>> Start Text
Arguably the greatest pure hitter of all time, Theodore Samuel “Ted” Williams played 21 seasons in left field for Boston, and is widely regarded as the greatest Red Sox baseball player ever to put on a uniform.
Williams, who was later nicknamed “Teddy Ballgame” or “The Splendid Splinter,” grew up in San Diego, California, and debuted for the Red Sox in 1939 at the age of 20. There is only one trading card from Williams’ rookie season. That Play Ball card, which shows Williams centered in the frame with his eyes focused on the camera while finishing his prototypical swing, is extremely collectible.
A 16-time All Star and two-time American League Most Valuable Player (MVP), Williams quickly established himself as one of baseball’s most feared hitters. In just his third season, Williams had one of the best years in baseball history, hitting .406 with a league-leading 37 homeruns. In fact, Williams’ 1941 season marks the last time a Major League Baseball player batted over .400, which is one reason why his 1941 Play Ball card is one of the most sought-after pieces of baseball memorabilia.
Unfortunately for Williams, his career statistics were not as impressive as they might have been because he missed all or part of five seasons serving as a pilot in the Marine Corps during both World War II and the Korean War. Had he played those five seasons, Williams may have challenged Babe Ruth’s record of 714 homeruns. Instead, he had to settle for 521, but Williams retired with the highest on-base percentage of all time (.483) and the highest batting average (.344) of a player to hit 500 or more homers.
>> End Text
>> Start Record set
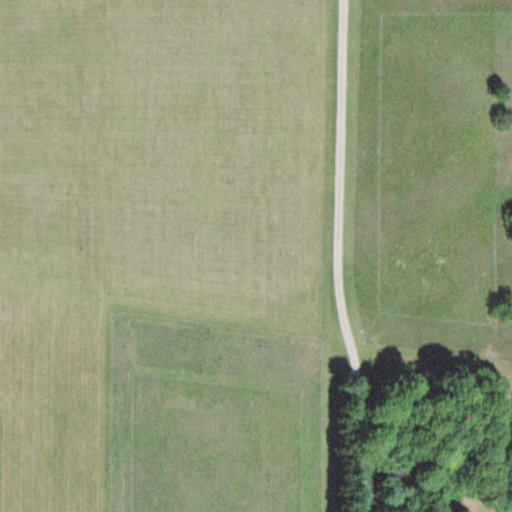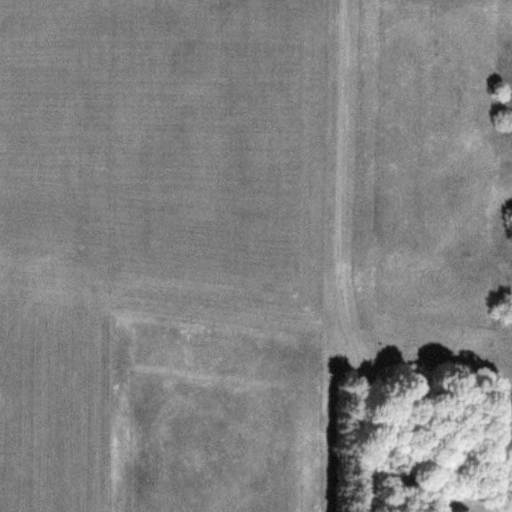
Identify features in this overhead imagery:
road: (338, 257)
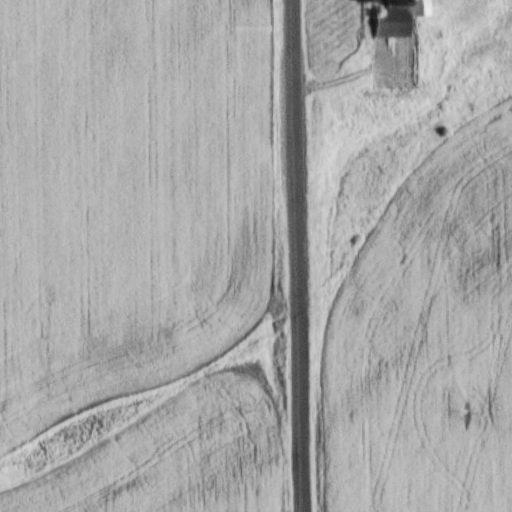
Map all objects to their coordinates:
>> End Record set
>> Start Record set
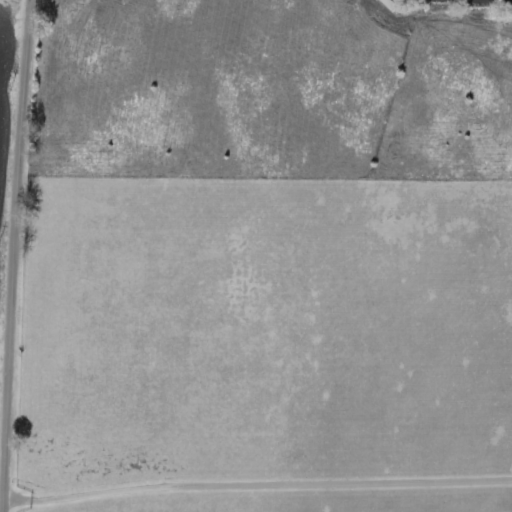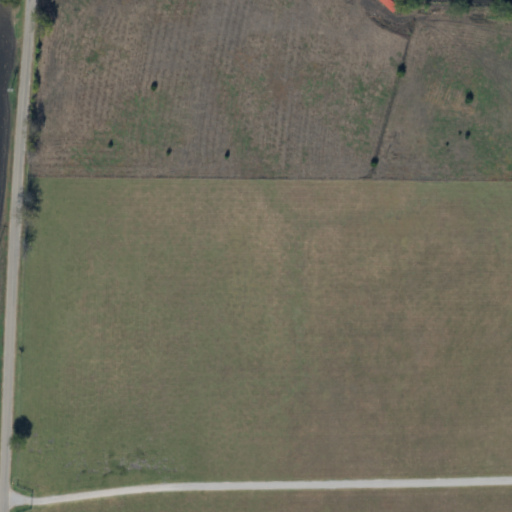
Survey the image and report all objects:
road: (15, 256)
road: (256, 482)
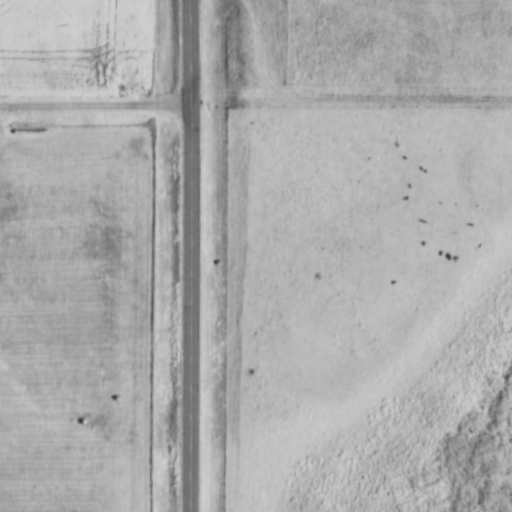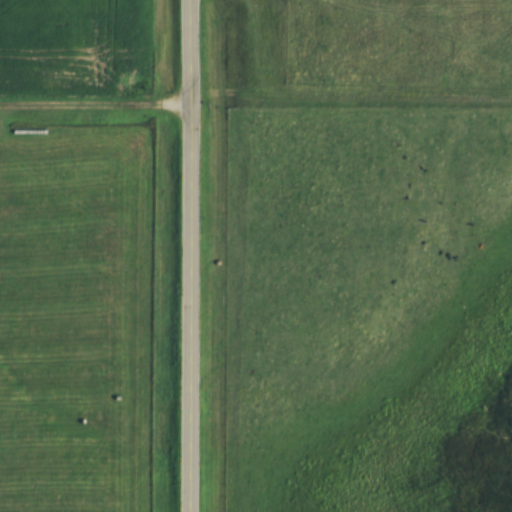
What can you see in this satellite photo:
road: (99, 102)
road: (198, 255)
>> End Record set
>> Start Record set
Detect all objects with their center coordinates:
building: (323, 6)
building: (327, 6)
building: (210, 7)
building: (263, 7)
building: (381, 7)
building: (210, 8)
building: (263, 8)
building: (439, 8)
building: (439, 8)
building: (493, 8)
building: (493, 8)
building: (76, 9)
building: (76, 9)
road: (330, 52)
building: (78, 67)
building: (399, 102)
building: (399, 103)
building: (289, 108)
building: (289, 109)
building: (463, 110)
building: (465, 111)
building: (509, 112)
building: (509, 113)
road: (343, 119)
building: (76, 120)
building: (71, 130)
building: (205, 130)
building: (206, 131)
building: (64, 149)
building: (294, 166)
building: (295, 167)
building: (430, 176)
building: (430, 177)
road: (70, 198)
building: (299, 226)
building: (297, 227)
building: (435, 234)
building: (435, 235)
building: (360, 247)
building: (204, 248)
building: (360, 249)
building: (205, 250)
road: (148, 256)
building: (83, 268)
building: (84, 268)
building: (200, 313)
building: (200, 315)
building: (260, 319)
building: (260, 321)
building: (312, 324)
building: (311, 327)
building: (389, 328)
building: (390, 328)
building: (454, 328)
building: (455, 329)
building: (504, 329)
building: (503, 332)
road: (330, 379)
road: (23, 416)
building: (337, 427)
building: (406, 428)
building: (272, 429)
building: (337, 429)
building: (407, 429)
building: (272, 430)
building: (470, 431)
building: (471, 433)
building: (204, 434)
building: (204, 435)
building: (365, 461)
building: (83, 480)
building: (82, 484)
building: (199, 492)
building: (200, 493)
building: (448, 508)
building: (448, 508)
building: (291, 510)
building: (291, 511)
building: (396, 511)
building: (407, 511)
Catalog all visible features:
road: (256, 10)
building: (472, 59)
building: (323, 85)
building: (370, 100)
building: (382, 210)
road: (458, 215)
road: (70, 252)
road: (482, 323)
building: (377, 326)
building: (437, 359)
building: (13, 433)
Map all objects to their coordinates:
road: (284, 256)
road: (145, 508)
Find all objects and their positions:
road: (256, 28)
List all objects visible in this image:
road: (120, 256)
>> End Record set
* _Given instruction 1_:
According to the text on Ted Williams, how many seasons did he miss in whole or in part while serving as a Marine Corps pilot?
* _Given instruction 2_:
From the text on Ted Williams, copy out everything from "Unfortunately for Williams, his" down to "or more homers.".

* _Full answer 1_:
Five seasons.

* _Full answer 2_:
Unfortunately for Williams, his career statistics were not as impressive as they might have been because he missed all or part of five seasons serving as a pilot in the Marine Corps during both World War II and the Korean War. Had he played those five seasons, Williams may have challenged Babe Ruth’s record of 714 homeruns. Instead, he had to settle for 521, but Williams retired with the highest on-base percentage of all time (.483) and the highest batting average (.344) of a player to hit 500 or more homers.